**TASK DETAILS:** Return every line from the one with "M1139,1736L1141,1774L1118,1775L1116,1737Z" through the one with "M734,1281L754,1058L773,991", inclusive, exactly as it appears below.

Start of AVAILABLE RECORDS

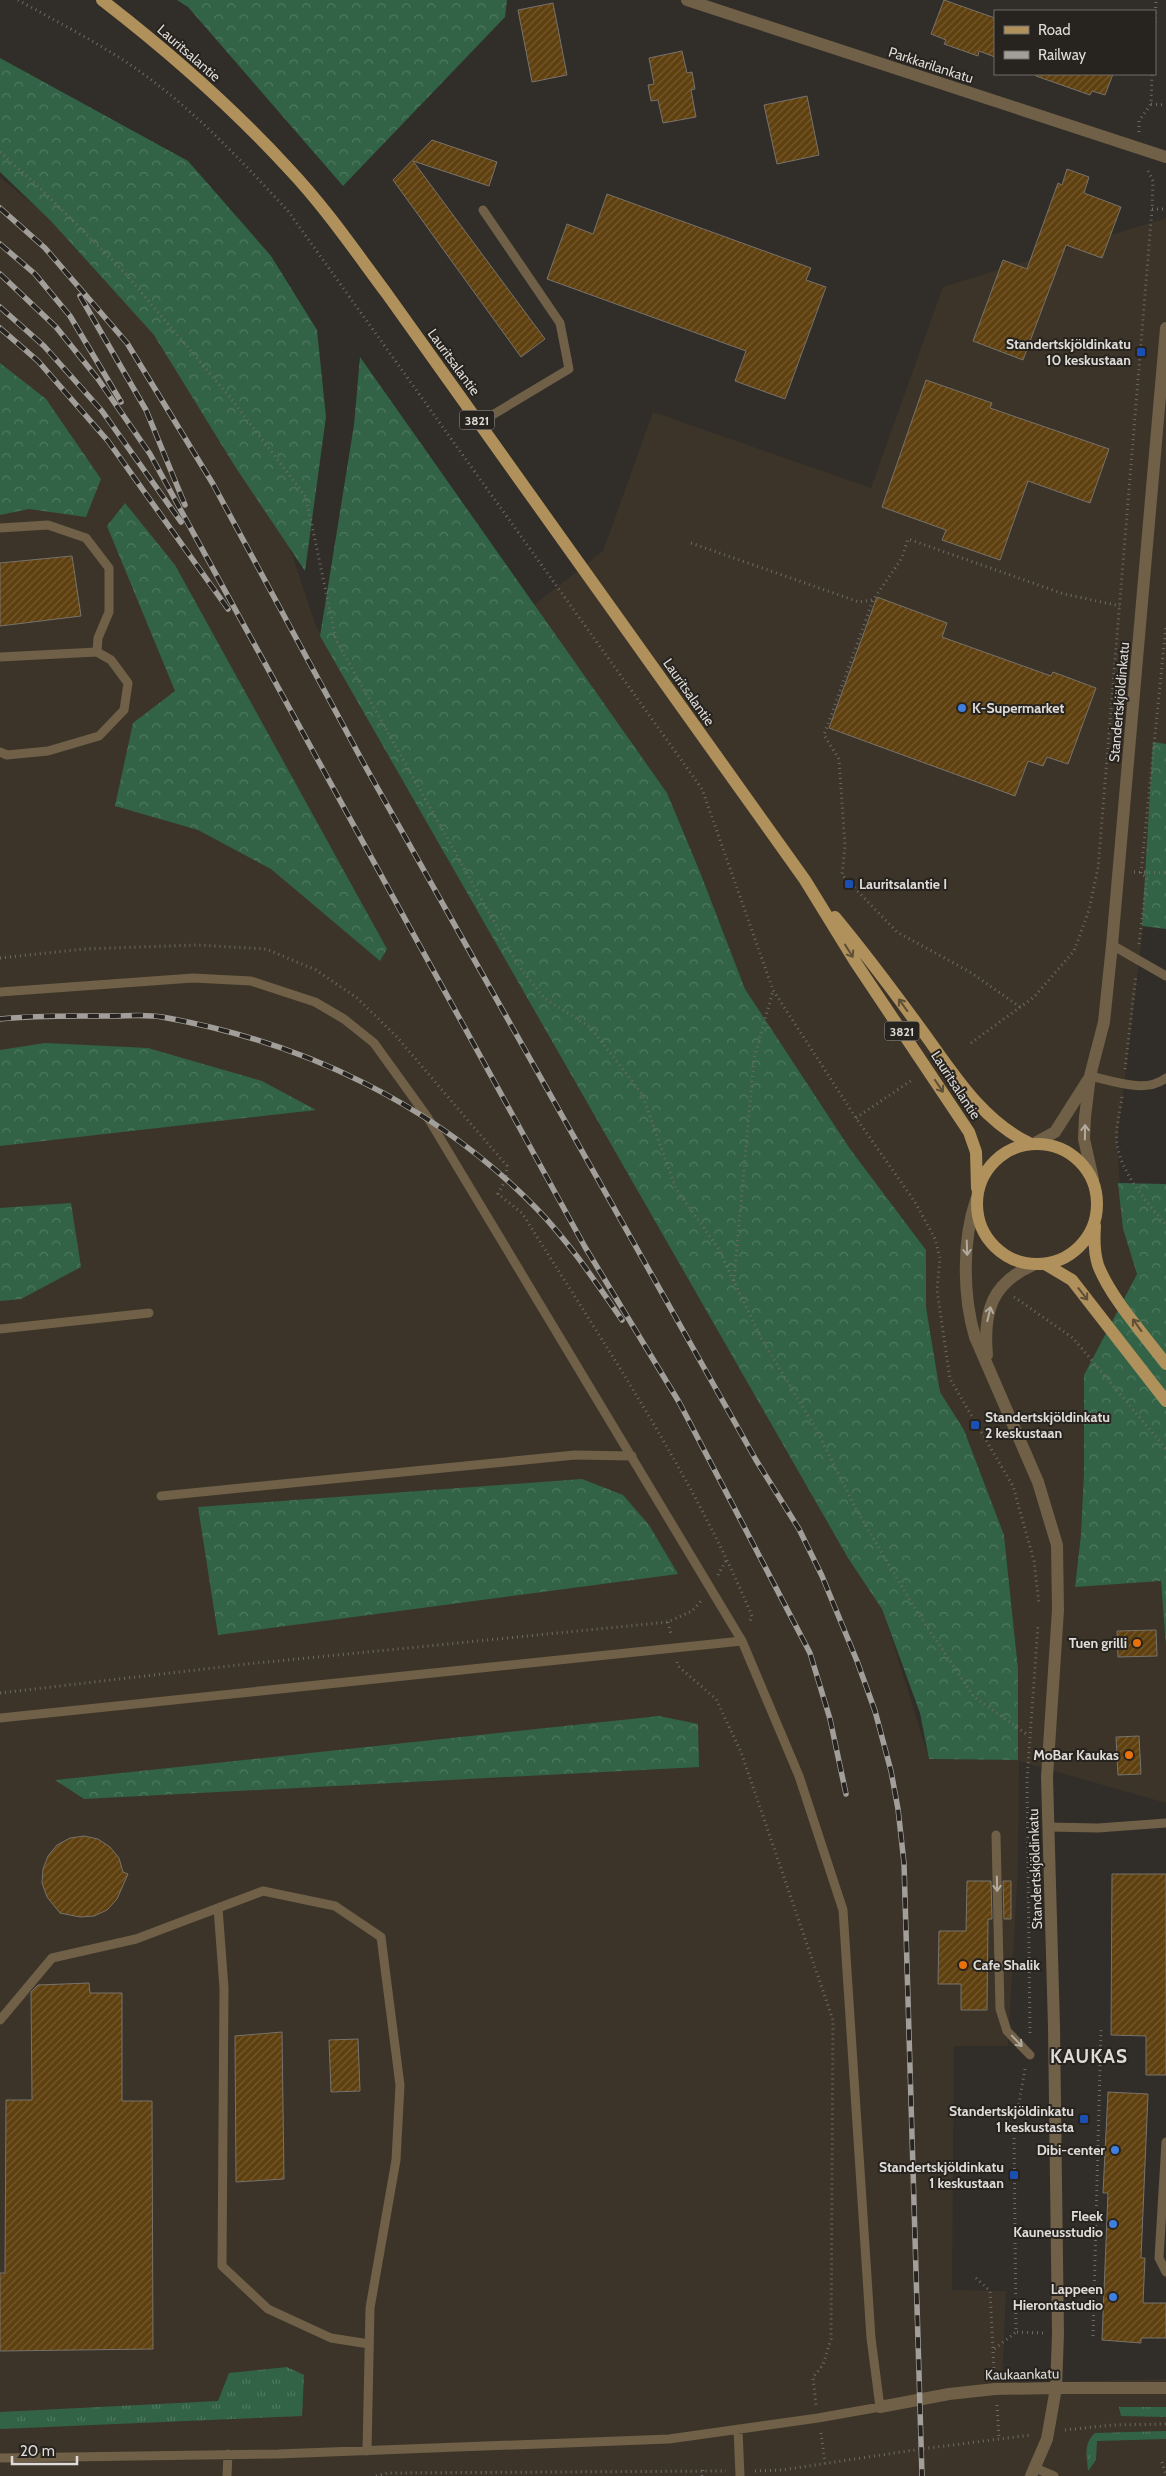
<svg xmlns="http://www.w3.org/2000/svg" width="1166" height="2476" font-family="Cabin,sans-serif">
	<defs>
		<pattern id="grass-tufts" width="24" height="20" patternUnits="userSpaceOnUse" patternTransform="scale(1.25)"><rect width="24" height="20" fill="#326346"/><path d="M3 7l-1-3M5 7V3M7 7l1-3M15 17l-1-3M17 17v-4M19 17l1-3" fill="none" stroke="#4f7960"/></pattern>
		<pattern id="forest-crowns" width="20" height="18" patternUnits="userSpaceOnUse" patternTransform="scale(1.25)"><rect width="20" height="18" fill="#326346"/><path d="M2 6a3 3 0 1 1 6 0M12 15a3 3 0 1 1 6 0" fill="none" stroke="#4f7960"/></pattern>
		<pattern id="building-hatch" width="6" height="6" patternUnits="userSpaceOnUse" patternTransform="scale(1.25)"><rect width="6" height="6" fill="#5f400f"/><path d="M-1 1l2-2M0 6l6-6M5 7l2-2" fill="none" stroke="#765b31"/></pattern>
	</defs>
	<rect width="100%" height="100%" fill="#312d28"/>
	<path fill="#3c3429" d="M0,177L120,277L268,483L316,626L882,1607L929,1759L1018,1760V1669L1004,1535L964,1430L940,1392L926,1307V1250L850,1150L745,989L700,872L667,793L534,605L603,551L653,412L871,488L943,287L1166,218V739L1117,1143L1123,1229L1137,1274L1084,1375V1471L1081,1534L1075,1587L1161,1581L1166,1647V1803L1019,1761L1018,1868L1008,2046H954L952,2290L1006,2291L1002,2383L1166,2379V2476H0Z"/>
	<path fill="url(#grass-tufts)" d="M287,2367L304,2375L302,2416L0,2429V2412L218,2401L229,2373Z
		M1119,2407H1166V2417L1121,2416Z
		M1166,2431V2439L1097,2441L1096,2460L1088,2471C1087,2456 1083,2444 1095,2433Z"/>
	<path fill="url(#forest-crowns)" d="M177,0H507L505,17L343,186L188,7Z
		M0,58L188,161L271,256L317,330L326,417L305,571L236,468L154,335L51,221L0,172Z
		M360,357L667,793L700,872L745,989L850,1149L926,1250V1307L940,1392L964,1430L1004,1535L1018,1669V1760L929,1759L920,1713L882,1609L848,1558L320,636L354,425Z
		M0,363L46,399L101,479L86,517L29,509L0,515Z
		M125,503L175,565L387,949L380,961L271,869L198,830L115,806L133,723L175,691L107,526Z
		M1153,742L1166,744V929L1142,926Z
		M45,1043L148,1048L262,1081L316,1110L0,1146V1050Z
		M1118,1183L1166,1184V1647L1161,1581L1075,1587L1081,1534L1084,1471V1375L1137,1274L1123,1229Z
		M71,1203L81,1267L21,1299L0,1301V1208Z
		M582,1479L623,1495L649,1525L678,1574L218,1635L198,1507Z
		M659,1716L698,1724L699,1767L84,1799L55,1780Z"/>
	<path fill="url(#building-hatch)" stroke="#77726c" d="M944,0L995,18V57L979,51L978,56L944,44L946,40L931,34Z
		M553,3L567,75L532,82L518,10Z
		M682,51L687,73L692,72L695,89L691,90L696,117L663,123L658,100L651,101L648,85L654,84L649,58Z
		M1036,74H1113L1105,95L1092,91L1090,95L1036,76Z
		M807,96L819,155L777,164L764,105Z
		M432,140L497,162L489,186L413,161L545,339L521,357L393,180Z
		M1067,169L1089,177L1084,193L1121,207L1102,258L1066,245L1023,360L973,341L1003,260L1027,269L1058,183L1062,185Z
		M607,194L811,268L806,280L826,287L785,399L735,381L746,351L547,279L567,224L593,234Z
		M926,380L992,403L990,408L1109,449L1090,503L1028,481L1000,560L942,540L946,530L882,507Z
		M72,556L81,616L0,626V563Z
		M877,597L947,623L942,637L1051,676L1053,672L1096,688L1068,764L1047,757L1043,766L1028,761L1015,796L829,728Z
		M1156,1630L1157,1656L1118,1657L1117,1631Z
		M1139,1736L1141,1774L1118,1775L1116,1737Z
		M84,1836L98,1839L110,1847L119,1858L123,1872L128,1874L117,1899L107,1910L94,1916L80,1917L60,1913L47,1897L42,1883L43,1869L48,1856L57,1845L70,1838Z
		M1112,1874H1166V2075H1146V2036L1111,2035Z
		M967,1881H991L992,1919H988L987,2010H961V1984H938L939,1931H966Z
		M1003,1881H1011V1919H1004Z
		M89,1983L90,1993H122V2101H152L153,2349L0,2351V2273H5L6,2100H32L31,1992L38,1985Z
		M282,2032L284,2179L236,2182L235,2036Z
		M358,2039L360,2091L331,2092L329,2040Z
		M1108,2092L1148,2094L1141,2258H1145L1143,2303H1166V2338H1141V2343L1102,2340L1108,2193H1103Z"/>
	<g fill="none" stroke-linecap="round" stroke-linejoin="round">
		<path stroke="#6e6a66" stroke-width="3" stroke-dasharray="1 4" stroke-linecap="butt" d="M18,0C52,19 87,37 120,58C184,99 237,156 288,211L702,789L773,990L856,1118L915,1202L935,1239L940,1258L937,1290L950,1379L1013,1486L1034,1561L1039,1604
			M1155,23L1156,0
			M1151,104L1166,105
			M1139,132V121L1151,104L1152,74
			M0,152L41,189L124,272L229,396L306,497L336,640L519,966L544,998L590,1027L642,1094L676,1189L718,1248L761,1338L816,1429L856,1509L914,1607L974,1697L1028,1735
			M1152,209H1166
			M691,543L859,602L872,600
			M1134,872L1166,873
			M1141,873L1166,626
			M1139,944L1147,878L1141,873
			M0,958L84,949L196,945L266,949L316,970L357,998L396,1036L507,1166L506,1179L498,1194L522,1213C604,1344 692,1473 752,1616L749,1624
			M1020,1007L970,972L897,932L842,875L845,846L839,759L824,735L873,600L902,558L908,539L1064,594L1120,606
			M971,1043L1034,997L1074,951L1089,910L1098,868L1152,209L1153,181L1147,169
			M1125,1069L1136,975
			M1122,1097C1120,1111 1115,1129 1117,1143C1121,1174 1147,1202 1166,1225
			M856,1118L912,1080
			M734,1281L754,1058L773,991
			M1014,1297L1073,1338L1166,1449
			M718,1575L727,1559
			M668,1622L671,1634
			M677,1662L678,1666L716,1699L741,1752L833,2020L831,2339L823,2365L813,2377L816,2405
			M0,1693L247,1664L668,1622L692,1611L701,1601
			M1030,2033L1027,1780L1038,1625
			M1025,2069L1014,2132L1016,2332L1043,2333
			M976,2278L990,2291L993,2350
			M1093,2336L1101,2029
			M994,2373L993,2350L1016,2332
			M997,2405L999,2439
			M1065,2430L1112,2425L1166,2424
			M821,2433L825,2463
			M1162,2462L1166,2475
			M755,2471L782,2470L921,2449L1031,2435
			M376,2476L388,2473L726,2471
			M702,2476L703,2470"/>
		<path stroke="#6f6047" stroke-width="9" d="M479,423L569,369L560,323L483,210
			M0,528L48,525L86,538L109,568V612L98,638L97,652
			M0,657L97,652L111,660L128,683L124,710L99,736L48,751L7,755L0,752
			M1112,945L1166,976
			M0,992L193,978L251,981L315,1002L344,1019L374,1043L428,1118L742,1641L799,1776L843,1910L871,2338L880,2407L818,2418L669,2439L278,2454L0,2458
			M1090,1076C1113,1081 1145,1094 1166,1078
			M0,1329L149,1313
			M161,1496L575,1455L632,1456
			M0,1718L742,1641
			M1048,1827L1098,1828L1166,1823
			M996,1835L1000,2009L1007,2031L1030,2055
			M218,1908L224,1988L222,2266L268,2309L331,2338L369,2344
			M0,2020L52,1958L136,1939L263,1891L335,1906L381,1937L400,2085L396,2160L370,2308L367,2451
			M1166,2142L1159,2258L1166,2272
			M738,2429L740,2476
			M1035,2468L1054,2476
			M227,2476L228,2454"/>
		<path stroke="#6f6047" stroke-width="12" d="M687,0L1166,157
			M880,2407L949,2394L995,2389L1056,2388L1047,2439L1031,2476"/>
		<path stroke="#6f6047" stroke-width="12" d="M1035,1143L1055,1132L1088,1080
			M1093,1179L1084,1139L1085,1117L1090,1076L1104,1022L1112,945L1166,328
			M976,1200C962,1241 963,1297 975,1337L1038,1482L1057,1545L1058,1610L1047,1777L1054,2027L1058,2334L1056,2388H1166
			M987,1355C983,1311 992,1283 1033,1265"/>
		<path stroke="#b0915c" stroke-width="12" d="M102,0C168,51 232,107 288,168C325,207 355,251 387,294L805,880L856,963L969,1132L976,1152L977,1188
			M835,917C864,952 891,988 918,1025C950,1068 979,1119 1029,1143
			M977 1204a60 60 0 1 1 120 0a60 60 0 1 1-120 0Z
			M1095,1226C1094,1239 1094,1252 1098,1265C1110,1297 1145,1336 1166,1364
			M1045,1264L1072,1280L1166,1401"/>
		<g stroke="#a29f9b" stroke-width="5.5">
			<path id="rail" d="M0,208L45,248L127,343L213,484L364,764L756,1460L799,1529L822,1576L857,1661L875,1711L891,1771L898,1809L904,1863L922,2476
				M0,244L35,274L70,316L121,402
				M0,274L56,327L98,379L150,454L585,1247L679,1402L810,1653L830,1719L846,1794
				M80,296L146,410L185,505
				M0,307L44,346L102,411L181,522
				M0,328L38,361L108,441L228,609
				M0,1019C37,1015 73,1016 110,1016C127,1016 146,1014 162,1017C304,1042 436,1105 537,1209C569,1242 595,1281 622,1320"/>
		</g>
		<use href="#rail" stroke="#27231e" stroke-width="4" stroke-dasharray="11" stroke-linecap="butt"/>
	</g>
	<defs><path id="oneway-shaft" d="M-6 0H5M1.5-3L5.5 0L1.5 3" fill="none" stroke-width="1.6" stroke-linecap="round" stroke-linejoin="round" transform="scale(1.25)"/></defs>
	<g stroke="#5e4f37">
		<use href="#oneway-shaft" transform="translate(849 951) rotate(58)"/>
		<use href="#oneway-shaft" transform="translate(903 1005) rotate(-126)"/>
		<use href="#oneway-shaft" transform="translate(939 1086) rotate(56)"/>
		<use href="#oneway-shaft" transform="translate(1083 1294) rotate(52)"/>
		<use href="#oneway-shaft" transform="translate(1137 1325) rotate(-126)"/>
	</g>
	<g stroke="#b2aa9e">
		<use href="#oneway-shaft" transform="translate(1085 1132) rotate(-89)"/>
		<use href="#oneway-shaft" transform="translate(967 1248) rotate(88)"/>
		<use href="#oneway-shaft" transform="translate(989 1314) rotate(-77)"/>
		<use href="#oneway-shaft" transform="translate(997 1884) rotate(89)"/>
		<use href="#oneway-shaft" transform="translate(1017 2041) rotate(46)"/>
	</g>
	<g fill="#1a4fb4" stroke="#27231e" stroke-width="2">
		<rect x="1136" y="347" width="10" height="10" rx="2.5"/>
		<rect x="844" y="879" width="10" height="10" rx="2.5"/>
		<rect x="970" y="1420" width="10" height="10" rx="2.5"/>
		<rect x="1079" y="2114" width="10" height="10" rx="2.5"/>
		<rect x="1009" y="2170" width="10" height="10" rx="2.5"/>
	</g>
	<g fill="#3f7fe0" stroke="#27231e" stroke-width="2">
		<circle cx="962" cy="708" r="5"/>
		<circle cx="1115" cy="2150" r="5"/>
		<circle cx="1113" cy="2224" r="5"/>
		<circle cx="1113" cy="2297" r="5"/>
	</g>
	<g fill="#e8710a" stroke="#27231e" stroke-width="2">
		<circle cx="1137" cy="1643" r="5"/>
		<circle cx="1129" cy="1755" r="5"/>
		<circle cx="963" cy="1965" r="5"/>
	</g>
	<g text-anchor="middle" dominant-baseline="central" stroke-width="4" stroke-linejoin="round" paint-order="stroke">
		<g fill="#27231e" stroke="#a7a4a0" stroke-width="1">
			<rect x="459.5" y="410.5" width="35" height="19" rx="4"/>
			<rect x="884.5" y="1021.5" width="35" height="19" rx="4"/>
		</g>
		<g font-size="12" font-weight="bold" fill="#dedbd8">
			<text x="477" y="420">3821</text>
			<text x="902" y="1031">3821</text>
		</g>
		<g font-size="14" fill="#dedbd8" stroke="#27231e">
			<text transform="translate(189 53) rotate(41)">Lauritsalantie</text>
			<text transform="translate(931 65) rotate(18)">Parkkarilankatu</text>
			<text transform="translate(454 362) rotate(54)">Lauritsalantie</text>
			<text transform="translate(689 692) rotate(55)">Lauritsalantie</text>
			<text transform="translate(1119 702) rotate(-85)">Standertskjöldinkatu</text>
			<text transform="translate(956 1085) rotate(57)">Lauritsalantie</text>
			<text transform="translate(1035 1869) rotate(-92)">Standertskjöldinkatu</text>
			<text transform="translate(1022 2374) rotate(-1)">Kaukaankatu</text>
		</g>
		<g font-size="14" font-weight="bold" fill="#dedbd8" stroke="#27231e" text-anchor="end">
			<text x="1131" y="344">Standertskjöldinkatu<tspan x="1131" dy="16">10 keskustaan</tspan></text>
			<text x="972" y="708" text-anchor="start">K-Supermarket</text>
			<text x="859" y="884" text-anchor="start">Lauritsalantie I</text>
			<text x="985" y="1417" text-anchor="start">Standertskjöldinkatu<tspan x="985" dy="16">2 keskustaan</tspan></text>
			<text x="1127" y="1643">Tuen grilli</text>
			<text x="1119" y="1755">MoBar Kaukas</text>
			<text x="973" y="1965" text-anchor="start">Cafe Shalik</text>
			<text x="1074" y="2111">Standertskjöldinkatu<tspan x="1074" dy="16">1 keskustasta</tspan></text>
			<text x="1105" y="2150">Dibi-center</text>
			<text x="1004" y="2167">Standertskjöldinkatu<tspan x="1004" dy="16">1 keskustaan</tspan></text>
			<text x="1103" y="2216">Fleek<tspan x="1103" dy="16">Kauneusstudio</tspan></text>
			<text x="1103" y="2289">Lappeen<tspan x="1103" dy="16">Hierontastudio</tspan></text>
		</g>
		<g font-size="19" font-weight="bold" letter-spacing="1" fill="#dedbd8" stroke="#27231e">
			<text x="1089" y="2056">KAUKAS</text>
		</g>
	</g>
	<rect x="994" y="10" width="162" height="65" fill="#27231e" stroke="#706d68"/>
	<rect x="1004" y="26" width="25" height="8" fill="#b0915c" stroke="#706d68"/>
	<text x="1038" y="35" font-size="15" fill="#dedbd8">Road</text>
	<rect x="1004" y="51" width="25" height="8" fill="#a29f9b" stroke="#706d68"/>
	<text x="1038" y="60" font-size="15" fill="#dedbd8">Railway</text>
	<path d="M12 2456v8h65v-8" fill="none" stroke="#dedbd8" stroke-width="2.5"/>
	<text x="20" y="2456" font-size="15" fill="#dedbd8" stroke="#27231e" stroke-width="4" paint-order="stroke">20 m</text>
</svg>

End of AVAILABLE RECORDS

**RESPONSE FOR THIS EXERCISE:**
		M1139,1736L1141,1774L1118,1775L1116,1737Z
		M84,1836L98,1839L110,1847L119,1858L123,1872L128,1874L117,1899L107,1910L94,1916L80,1917L60,1913L47,1897L42,1883L43,1869L48,1856L57,1845L70,1838Z
		M1112,1874H1166V2075H1146V2036L1111,2035Z
		M967,1881H991L992,1919H988L987,2010H961V1984H938L939,1931H966Z
		M1003,1881H1011V1919H1004Z
		M89,1983L90,1993H122V2101H152L153,2349L0,2351V2273H5L6,2100H32L31,1992L38,1985Z
		M282,2032L284,2179L236,2182L235,2036Z
		M358,2039L360,2091L331,2092L329,2040Z
		M1108,2092L1148,2094L1141,2258H1145L1143,2303H1166V2338H1141V2343L1102,2340L1108,2193H1103Z"/>
	<g fill="none" stroke-linecap="round" stroke-linejoin="round">
		<path stroke="#6e6a66" stroke-width="3" stroke-dasharray="1 4" stroke-linecap="butt" d="M18,0C52,19 87,37 120,58C184,99 237,156 288,211L702,789L773,990L856,1118L915,1202L935,1239L940,1258L937,1290L950,1379L1013,1486L1034,1561L1039,1604
			M1155,23L1156,0
			M1151,104L1166,105
			M1139,132V121L1151,104L1152,74
			M0,152L41,189L124,272L229,396L306,497L336,640L519,966L544,998L590,1027L642,1094L676,1189L718,1248L761,1338L816,1429L856,1509L914,1607L974,1697L1028,1735
			M1152,209H1166
			M691,543L859,602L872,600
			M1134,872L1166,873
			M1141,873L1166,626
			M1139,944L1147,878L1141,873
			M0,958L84,949L196,945L266,949L316,970L357,998L396,1036L507,1166L506,1179L498,1194L522,1213C604,1344 692,1473 752,1616L749,1624
			M1020,1007L970,972L897,932L842,875L845,846L839,759L824,735L873,600L902,558L908,539L1064,594L1120,606
			M971,1043L1034,997L1074,951L1089,910L1098,868L1152,209L1153,181L1147,169
			M1125,1069L1136,975
			M1122,1097C1120,1111 1115,1129 1117,1143C1121,1174 1147,1202 1166,1225
			M856,1118L912,1080
			M734,1281L754,1058L773,991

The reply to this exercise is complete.